Da Sary Tash a Murghab passando per Karakul in Tajikistan (prima e seconda parte)
[Day 150] Due giorni di ordinaria follia da Sary Tash (Kyrgyzstan) a Murghab (Tajikistan) – prima parte
Stiamo bevendo del the caldo nel casottino dove vivono i militari alla frontiera tajika, poco piu avanti di Kyzyl-Art a 4200m. Con noi ci sono quattro gentilissimi militari, qualcuno sdraiato sul proprio letto, qualcuno siede vicino a noi. Niente paura, non siamo stati arrestati. Il taxi che ci aveva tirato su a sary tash ci ha accompagnato fino al confine e ora dobbiamo trovare un mezzo con cui procedere oltre. Ma mezzi non ne passano, di solito varcano il confine una 20 di persone al giorno ma 15 di queste sono cicloturisti. “Mi sa che stanotte dovrete dormire con noi” scherza uno dei militari e l’idea non è poi cosi bislacca. Passa una macchina di turisti polacchi ma sfortunatamente il giorno d’ingresso nel paese dichiarato nel visa è domani e quindi devono tornare indietro. La frontiera di Kyzyl-art è una delle piu assurde che abbia mai visto: in mezzo a montagne mozzafiato ci sono due cisterne da trasporto benzina vuote adibite a stazioni di sorveglianza, un edificio mezzo distrutto e dei container. Una roba da videogame sci-fi.
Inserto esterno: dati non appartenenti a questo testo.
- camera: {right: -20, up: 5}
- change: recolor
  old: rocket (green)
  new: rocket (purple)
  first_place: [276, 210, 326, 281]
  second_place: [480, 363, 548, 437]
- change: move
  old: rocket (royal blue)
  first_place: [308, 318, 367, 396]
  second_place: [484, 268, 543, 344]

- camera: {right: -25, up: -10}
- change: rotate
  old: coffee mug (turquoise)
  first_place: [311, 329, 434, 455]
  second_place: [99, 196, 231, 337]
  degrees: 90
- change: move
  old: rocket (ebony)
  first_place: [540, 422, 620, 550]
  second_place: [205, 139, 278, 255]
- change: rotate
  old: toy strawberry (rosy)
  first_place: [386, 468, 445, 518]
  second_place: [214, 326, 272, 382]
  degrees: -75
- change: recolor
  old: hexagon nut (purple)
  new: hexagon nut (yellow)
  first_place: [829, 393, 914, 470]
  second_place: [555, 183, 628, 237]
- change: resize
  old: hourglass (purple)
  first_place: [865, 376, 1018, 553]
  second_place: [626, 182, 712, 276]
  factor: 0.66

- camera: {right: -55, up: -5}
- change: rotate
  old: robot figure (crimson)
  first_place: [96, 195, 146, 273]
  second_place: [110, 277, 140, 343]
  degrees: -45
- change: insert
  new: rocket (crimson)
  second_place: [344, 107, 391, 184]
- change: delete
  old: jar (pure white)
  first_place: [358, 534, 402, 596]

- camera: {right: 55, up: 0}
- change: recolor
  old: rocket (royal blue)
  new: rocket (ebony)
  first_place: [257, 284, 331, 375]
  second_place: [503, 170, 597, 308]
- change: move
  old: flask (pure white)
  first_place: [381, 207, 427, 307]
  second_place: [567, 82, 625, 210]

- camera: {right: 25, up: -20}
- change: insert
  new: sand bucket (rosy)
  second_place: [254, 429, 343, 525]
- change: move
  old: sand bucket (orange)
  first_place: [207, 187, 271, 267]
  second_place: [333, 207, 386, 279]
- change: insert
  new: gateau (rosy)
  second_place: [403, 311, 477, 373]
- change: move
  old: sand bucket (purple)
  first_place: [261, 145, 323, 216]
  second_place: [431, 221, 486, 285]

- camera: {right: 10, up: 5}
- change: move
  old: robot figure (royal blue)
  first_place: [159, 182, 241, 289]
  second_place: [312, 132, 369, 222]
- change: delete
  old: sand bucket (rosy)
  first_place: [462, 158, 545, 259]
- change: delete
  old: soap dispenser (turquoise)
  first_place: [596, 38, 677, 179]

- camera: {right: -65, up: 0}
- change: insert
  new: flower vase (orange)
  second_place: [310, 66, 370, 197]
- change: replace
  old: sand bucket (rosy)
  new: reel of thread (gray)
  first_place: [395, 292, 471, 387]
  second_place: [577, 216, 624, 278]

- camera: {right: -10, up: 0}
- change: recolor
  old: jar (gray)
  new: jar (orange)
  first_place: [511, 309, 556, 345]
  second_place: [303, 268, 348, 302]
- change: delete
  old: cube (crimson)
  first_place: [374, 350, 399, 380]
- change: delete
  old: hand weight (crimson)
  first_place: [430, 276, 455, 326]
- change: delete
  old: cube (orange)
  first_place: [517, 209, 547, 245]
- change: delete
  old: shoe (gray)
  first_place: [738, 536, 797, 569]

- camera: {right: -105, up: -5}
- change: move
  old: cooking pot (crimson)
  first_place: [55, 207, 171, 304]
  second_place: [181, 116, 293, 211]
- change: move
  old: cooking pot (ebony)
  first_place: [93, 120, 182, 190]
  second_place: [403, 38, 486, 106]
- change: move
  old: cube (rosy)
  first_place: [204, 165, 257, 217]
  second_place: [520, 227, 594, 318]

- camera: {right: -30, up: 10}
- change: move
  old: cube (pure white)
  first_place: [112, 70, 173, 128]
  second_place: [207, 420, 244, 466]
Dopo due ore riusciamo ad ottenere un passaggio fino a Karakul da una jeep tajika che faceva da accompagnamento ad una spedizione tedesca di ciclisti e che ora, finito il tour, deve tornare indietro. Il tipo tajiko in macchina è molto simpatico e parla un ottimo inglese, si lamenta tutto il tempo di quei tedeschi, delle loro fissazioni e del loro modo di guardarti dall’alto verso il basso. “Gli italiani sono i migliori: sorridono sempre, poi li fai mangiare e sono subito contenti” Noi ce la ridiamo e concediamo una timida solidarietà. Il paesaggio è stupefacente, montagne che sembrano sciogliersi e ampi deserti bruni, una vastità che ti toglie il fiato. Arriviamo a Karakul sani e salvi ma manca ancora molto alla meta finale: Murghab.
[Day 151 e 152] Due giorni di ordinaria follia da Sary Tash (Kyrgyzstan) a Murghab (Tajikistan) – seconda parte
Zahir è la perfetta introduzione al tajikistan. Ha la mia stessa età ed ha questo spirito romantico old school e questa tenerezza di fondo che non gli si può non volere bene. Era la guida ciclista dei famigerati tedeschi e anche lui rilancia il carico dicendo che si è sentito offeso dalla loro arroganza. Oltretutto ora deve tornare in qualche modo a casa sua, a Khorog, 144 chilometri da Karakul, dove pernotteremo: decide quindi di unirsi a noi in un arduo tentativo di autostop. Zahir lavora anche come volontario in un centro per anziani e conosce bene la storia e cultura tajika: ci parla delle differenze tra musulmani ismaeliti e sunniti nel paese (i primi popolano il pamir, i secondi il tajikistan occidentale), del rischio di fondamentalismo islamico, della guerra civile tra il 92 e il 95 e il conseguente isolamento del Gorno-Badakshan, degli investimenti ed elargizioni dell’Aga khan in Pamir.
Siamo a cena con lui e Sasha, motociclista bielorusso ed è incredibile notare quanto lui e Zahir abbiano in comune: siamo in tajikistan eppure Zahir fa fatica a parlare con i locali perché parlano solo kirghiso ma con Sasha che si trova a 10000km di distanza è come se si fossero sempre conosciuti: potenza dell’imperium sovietico. Dal canto nostro invece, il commissario Cattani aka Michele Placido è la solita arma segreta per intenerire gli ex-sovietici di tutto il mondo.
L’autostop si prospetta impossibile: dalle 3 del pomeriggio fino alle 12 di mattina del giorno successivo passa una sola macchina ma è piena. A karakul non c’è corrente elettrica, non c’è acqua corrente e non c’è connessione telefonica. Zahir decide di abbandonarci e tenta di tornare a casa in bici, alle ha problemi di stomaco. Rimango io come un pirla ad attendere una macchina sul ciglio della strada mentre leggo “Imperium” di Kapuscinski nel mezzo del nulla: la depressione sovietica è quindi doppia.
Poi, in maniera inaspettata, verso le 12:30, compare una jeep verde scuro.